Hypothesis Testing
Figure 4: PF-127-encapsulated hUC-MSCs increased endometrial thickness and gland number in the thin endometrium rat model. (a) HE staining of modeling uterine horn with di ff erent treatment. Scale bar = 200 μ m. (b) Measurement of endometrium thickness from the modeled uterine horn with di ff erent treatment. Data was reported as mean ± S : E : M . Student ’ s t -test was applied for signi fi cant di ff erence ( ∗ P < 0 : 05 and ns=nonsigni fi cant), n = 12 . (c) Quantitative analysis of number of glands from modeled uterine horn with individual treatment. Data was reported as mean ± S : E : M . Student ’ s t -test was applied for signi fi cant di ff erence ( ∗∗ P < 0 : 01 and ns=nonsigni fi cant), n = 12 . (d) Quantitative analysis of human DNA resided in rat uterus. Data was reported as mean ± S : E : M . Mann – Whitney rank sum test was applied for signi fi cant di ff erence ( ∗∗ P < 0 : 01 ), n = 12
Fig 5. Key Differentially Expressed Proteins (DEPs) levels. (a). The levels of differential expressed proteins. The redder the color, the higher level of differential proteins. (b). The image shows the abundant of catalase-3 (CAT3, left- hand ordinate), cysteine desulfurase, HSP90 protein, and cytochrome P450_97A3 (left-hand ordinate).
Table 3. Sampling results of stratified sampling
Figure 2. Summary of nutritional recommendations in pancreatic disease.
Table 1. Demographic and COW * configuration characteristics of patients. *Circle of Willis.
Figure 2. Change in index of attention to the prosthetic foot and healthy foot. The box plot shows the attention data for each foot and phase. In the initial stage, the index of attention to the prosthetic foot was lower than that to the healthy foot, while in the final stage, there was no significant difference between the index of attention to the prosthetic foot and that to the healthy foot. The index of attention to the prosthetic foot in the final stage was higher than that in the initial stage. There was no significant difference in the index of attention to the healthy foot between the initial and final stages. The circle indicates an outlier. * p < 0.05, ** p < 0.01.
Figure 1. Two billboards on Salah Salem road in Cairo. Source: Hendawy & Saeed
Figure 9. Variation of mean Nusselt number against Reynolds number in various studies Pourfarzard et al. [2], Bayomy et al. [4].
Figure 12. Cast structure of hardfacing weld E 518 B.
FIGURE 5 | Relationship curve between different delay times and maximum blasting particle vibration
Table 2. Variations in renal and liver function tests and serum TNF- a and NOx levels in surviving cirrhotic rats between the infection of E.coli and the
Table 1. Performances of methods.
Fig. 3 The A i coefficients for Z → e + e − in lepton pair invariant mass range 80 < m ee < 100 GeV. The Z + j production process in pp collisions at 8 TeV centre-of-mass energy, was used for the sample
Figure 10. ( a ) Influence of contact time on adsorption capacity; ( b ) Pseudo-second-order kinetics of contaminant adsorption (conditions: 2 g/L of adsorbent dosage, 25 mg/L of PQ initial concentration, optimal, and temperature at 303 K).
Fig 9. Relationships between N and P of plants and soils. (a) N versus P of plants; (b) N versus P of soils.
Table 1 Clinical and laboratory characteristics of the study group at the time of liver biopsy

━━━━━━━━

Task statement — Each record is to be retyped exactly as written.

Expected answer —
Hypothesis Testing
Figure 4: PF-127-encapsulated hUC-MSCs increased endometrial thickness and gland number in the thin endometrium rat model. (a) HE staining of modeling uterine horn with di ff erent treatment. Scale bar = 200 μ m. (b) Measurement of endometrium thickness from the modeled uterine horn with di ff erent treatment. Data was reported as mean ± S : E : M . Student ’ s t -test was applied for signi fi cant di ff erence ( ∗ P < 0 : 05 and ns=nonsigni fi cant), n = 12 . (c) Quantitative analysis of number of glands from modeled uterine horn with individual treatment. Data was reported as mean ± S : E : M . Student ’ s t -test was applied for signi fi cant di ff erence ( ∗∗ P < 0 : 01 and ns=nonsigni fi cant), n = 12 . (d) Quantitative analysis of human DNA resided in rat uterus. Data was reported as mean ± S : E : M . Mann – Whitney rank sum test was applied for signi fi cant di ff erence ( ∗∗ P < 0 : 01 ), n = 12
Fig 5. Key Differentially Expressed Proteins (DEPs) levels. (a). The levels of differential expressed proteins. The redder the color, the higher level of differential proteins. (b). The image shows the abundant of catalase-3 (CAT3, left- hand ordinate), cysteine desulfurase, HSP90 protein, and cytochrome P450_97A3 (left-hand ordinate).
Table 3. Sampling results of stratified sampling
Figure 2. Summary of nutritional recommendations in pancreatic disease.
Table 1. Demographic and COW * configuration characteristics of patients. *Circle of Willis.
Figure 2. Change in index of attention to the prosthetic foot and healthy foot. The box plot shows the attention data for each foot and phase. In the initial stage, the index of attention to the prosthetic foot was lower than that to the healthy foot, while in the final stage, there was no significant difference between the index of attention to the prosthetic foot and that to the healthy foot. The index of attention to the prosthetic foot in the final stage was higher than that in the initial stage. There was no significant difference in the index of attention to the healthy foot between the initial and final stages. The circle indicates an outlier. * p < 0.05, ** p < 0.01.
Figure 1. Two billboards on Salah Salem road in Cairo. Source: Hendawy & Saeed
Figure 9. Variation of mean Nusselt number against Reynolds number in various studies Pourfarzard et al. [2], Bayomy et al. [4].
Figure 12. Cast structure of hardfacing weld E 518 B.
FIGURE 5 | Relationship curve between different delay times and maximum blasting particle vibration
Table 2. Variations in renal and liver function tests and serum TNF- a and NOx levels in surviving cirrhotic rats between the infection of E.coli and the
Table 1. Performances of methods.
Fig. 3 The A i coefficients for Z → e + e − in lepton pair invariant mass range 80 < m ee < 100 GeV. The Z + j production process in pp collisions at 8 TeV centre-of-mass energy, was used for the sample
Figure 10. ( a ) Influence of contact time on adsorption capacity; ( b ) Pseudo-second-order kinetics of contaminant adsorption (conditions: 2 g/L of adsorbent dosage, 25 mg/L of PQ initial concentration, optimal, and temperature at 303 K).
Fig 9. Relationships between N and P of plants and soils. (a) N versus P of plants; (b) N versus P of soils.
Table 1 Clinical and laboratory characteristics of the study group at the time of liver biopsy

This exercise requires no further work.